Released by the US central bank on Tuesday:

In light of the continued improvement in financial market conditions, the Federal Reserve Board on Tuesday announced that it approved a reduction in the maximum maturity of primary credit loans at the discount window for depository institutions to 28 days from 90 days effective January 14, 2010. Primary credit loans will remain eligible for renewal upon request of the borrower.

Prior to August 2007, the maximum available term of primary credit was generally overnight.

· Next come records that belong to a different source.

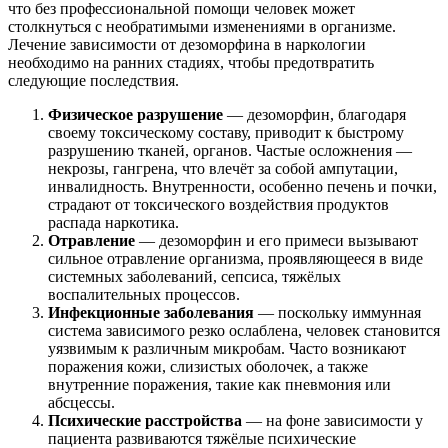
что без профессиональной помощи человек может
столкнуться с необратимыми изменениями в организме.
Лечение зависимости от дезоморфина в наркологии
необходимо на ранних стадиях, чтобы предотвратить
следующие последствия.
Физическое разрушение
— дезоморфин, благодаря
своему токсическому составу, приводит к быстрому
разрушению тканей, органов. Частые осложнения —
некрозы, гангрена, что влечёт за собой ампутации,
инвалидность. Внутренности, особенно печень и почки,
страдают от токсического воздействия продуктов
распада наркотика.
Отравление
— дезоморфин и его примеси вызывают
сильное отравление организма, проявляющееся в виде
системных заболеваний, сепсиса, тяжёлых
воспалительных процессов.
Инфекционные заболевания
— поскольку иммунная
система зависимого резко ослаблена, человек становится
уязвимым к различным микробам. Часто возникают
поражения кожи, слизистых оболочек, а также
внутренние поражения, такие как пневмония или
абсцессы.
Психические расстройства
— на фоне зависимости у
пациента развиваются тяжёлые психические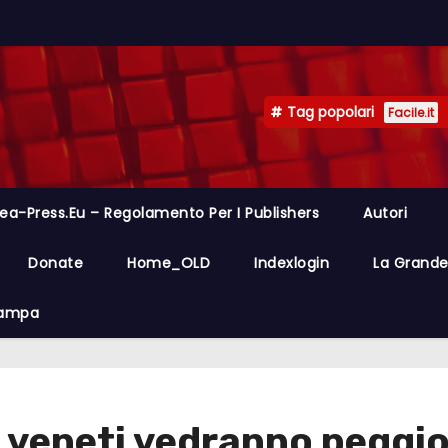
Tag popolari
Facile.it
ea-Press.eu – Regolamento Per I Publishers
Autori
Donate
Home_OLD
Indexlogin
La Grande 
Stampa
 veneti vedranno peggio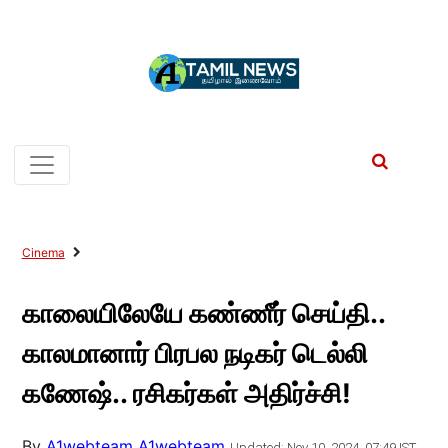
Cinema
காலையிலேயே கண்ணீர் செய்தி..
காலமானார் பிரபல நடிகர் டெல்லி
கணேஷ்.. ரசிகர்கள் அதிர்ச்சி!
By
A1webteam A1webteam
Updated: Nov 10, 2024, 07:49 IST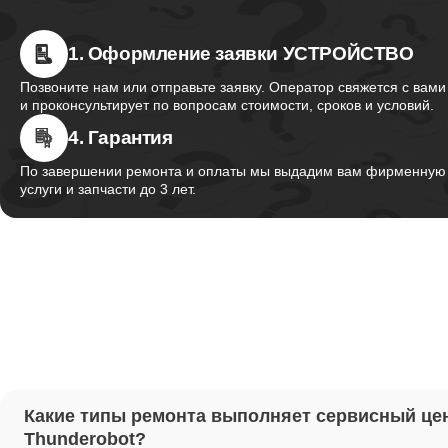
1. Оформление заявки УСТРОЙСТВО
Ремонт 
Thunder
Позвоните нам или отправьте заявку. Оператор свяжется с вами
и проконсультирует по вопросам стоимости, сроков и условий.
4. Гарантия
Ремонт 
Thunder
По завершении ремонта и оплаты мы выдадим вам фирменную г
услуги и запчасти до 3 лет.
Ремонт 
Thunder
Настрой
Ремонт 
Какие типы ремонта выполняет сервисный це
Thunder
Thunderobot?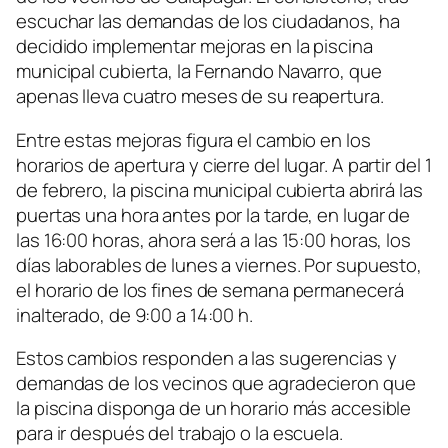
escuchar las demandas de los ciudadanos, ha
decidido implementar mejoras en la piscina
municipal cubierta, la Fernando Navarro, que
apenas lleva cuatro meses de su reapertura.
Entre estas mejoras figura el cambio en los
horarios de apertura y cierre del lugar. A partir del 1
de febrero, la piscina municipal cubierta abrirá las
puertas una hora antes por la tarde, en lugar de
las 16:00 horas, ahora será a las 15:00 horas, los
días laborables de lunes a viernes. Por supuesto,
el horario de los fines de semana permanecerá
inalterado, de 9:00 a 14:00 h.
Estos cambios responden a las sugerencias y
demandas de los vecinos que agradecieron que
la piscina disponga de un horario más accesible
para ir después del trabajo o la escuela.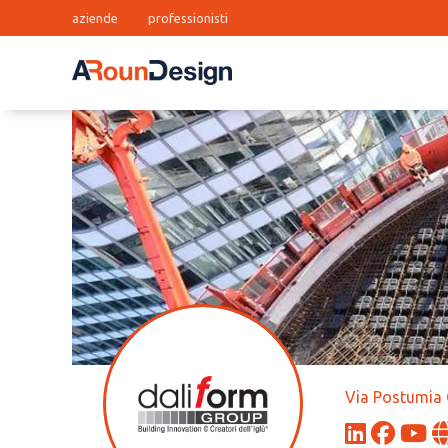
aziende
professionisti
Via Postumia 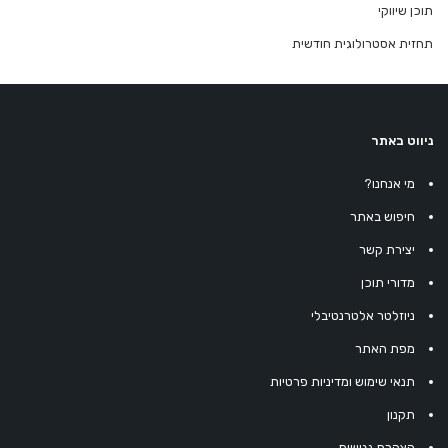
תוכן שיווקי
תחזית אסטרולוגית חודשית
ניווט באתר
מי אנחנו?
חיפוש באתר
יצירת קשר
מדורי תוכן
ניוזלטר אלטרנטיבלי
מפת האתר
תנאי שימוש ומדיניות פרטיות
תקנון
הצהרת נגישות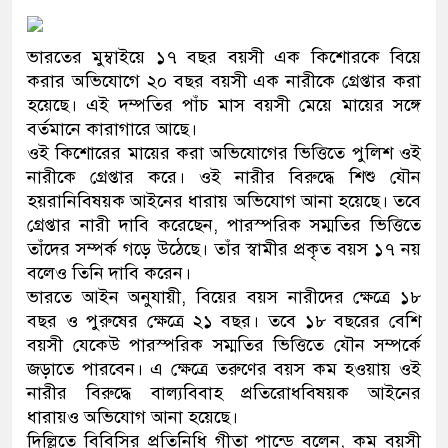
প্রধানমন্ত্রী
ভারতের মুম্বাইয়ে ১৭ বছর বয়সী এক কিশোরকে বিয়ে
মিরপুর মডেল থানার অভিযানে ৯
করার অভিযোগে ২০ বছর বয়সী এক নারীকে গ্রেপ্তার করা
মাদক কারবারি গ্রেফতার
হয়েছে। এই দম্পতির পাঁচ মাস বয়সী মেয়ে মায়ের সঙ্গে
বর্তমানে কারাগারে আছে।
২৮ লাখ টাকার জাল নোটসহ দুইজ
ওই কিশোরের মায়ের করা অভিযোগের ভিত্তিতে পুলিশ ওই
নারীকে গ্রেপ্তার করে। ওই নারীর বিরুদ্ধে শিশু যৌন
থানা পুলিশ
হয়রানিবিষয়ক আইনের ধারায় অভিযোগ আনা হয়েছে। তবে
গ্রেপ্তার নারী দাবি করেছেন, পারস্পরিক সম্মতির ভিত্তিতে
যেকোনো সময় বেনজীরের প্রত্যাবর
তাঁদের সম্পর্ক গড়ে উঠেছে। তাঁর স্বামীর প্রকৃত বয়স ১৭ নয়
নেতৃত্ব ও গণতন্ত্রের মূর্তমান প্রতী
বলেও তিনি দাবি করেন।
ভারতে আইন অনুযায়ী, বিয়ের বয়স নারীদের ক্ষেত্রে ১৮
যে ভাবে ডেভিড ইমনের কাছে মিল
বছর ও পুরুষের ক্ষেত্রে ২১ বছর। তবে ১৮ বছরের বেশি
বয়সী যেকেউ পারস্পরিক সম্মতির ভিত্তিতে যৌন সম্পর্কে
‘আজহার খান’
জড়াতে পারবেন। এ ক্ষেত্রে তরুণের বয়স কম হওয়ায় ওই
নারীর বিরুদ্ধে বাল্যবিবাহ প্রতিরোধবিষয়ক আইনের
অবৈধ বিদেশি পিস্তল, ম্যাগাজিন 
ধারায়ও অভিযোগ আনা হয়েছে।
জড়িত কিশোর গ্যাংয়ের চার শিশু আটক
দিল্লিতে বিবিসির প্রতিনিধি গীতা পান্ডে বলেন, কম বয়সী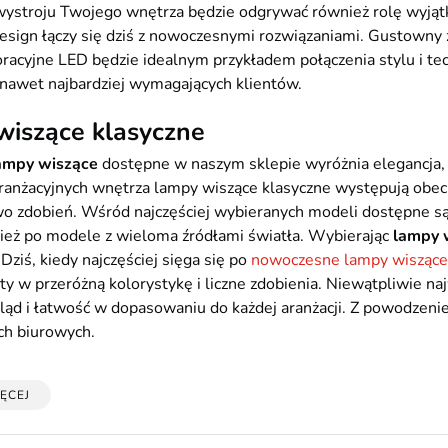
wystroju Twojego wnętrza będzie odgrywać również rolę wyjąt
esign łączy się dziś z nowoczesnymi rozwiązaniami. Gustowny
racyjne LED będzie idealnym przykładem połączenia stylu i te
nawet najbardziej wymagających klientów.
iszące klasyczne
ampy wiszące
dostępne w naszym sklepie wyróżnia elegancja, 
ranżacyjnych wnętrza lampy wiszące klasyczne występują obecni
o zdobień. Wśród najczęściej wybieranych modeli dostępne są 
ież po modele z wieloma źródłami światła. Wybierając
lampy 
Dziś, kiedy najczęściej sięga się po
nowoczesne lampy wiszące
ty w przeróżną kolorystykę i liczne zdobienia. Niewątpliwie n
ąd i łatwość w dopasowaniu do każdej aranżacji. Z powodzenie
ch biurowych.
ĘCEJ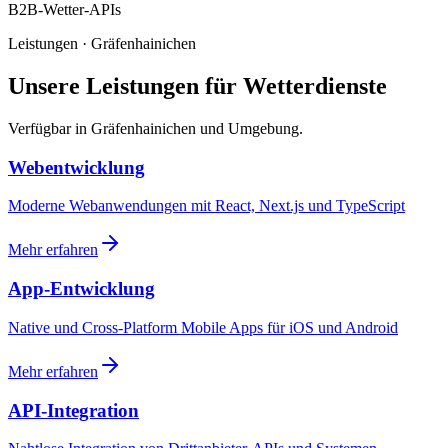
B2B-Wetter-APIs
Leistungen · Gräfenhainichen
Unsere Leistungen für Wetterdienste
Verfügbar in Gräfenhainichen und Umgebung.
Webentwicklung
Moderne Webanwendungen mit React, Next.js und TypeScript
Mehr erfahren
App-Entwicklung
Native und Cross-Platform Mobile Apps für iOS und Android
Mehr erfahren
API-Integration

The Federal Reserve lengthened the maximum maturity first to 30 days on August 17, 2007 and then to 90 days on March 16, 2008 in order to enhance banks’ access to term funds and thus support their ability to lend to households and businesses.

Over the course of the crisis, the Fed also shrank the spread between the primary credit rate and the Fed funds rate from 100 basis points to just 25.

Now, some market participants are spinning this as evidence of the Fed taking liquidity out of the market. Yet the latest data on this subject – Factors Affecting Reserve Balances of Depository Institutions and Condition Statement of Federal Reserve Banks  – paints a different picture.

The use of this facility, which was only available to “depository institutions in generally sound financial condition“, has declined significantly.  Primary credit loans have shrunk from $75bn outstanding this time last year to under $20bn now.

That said, it’s another sign of normalisation and very probably a harbinger of things to come.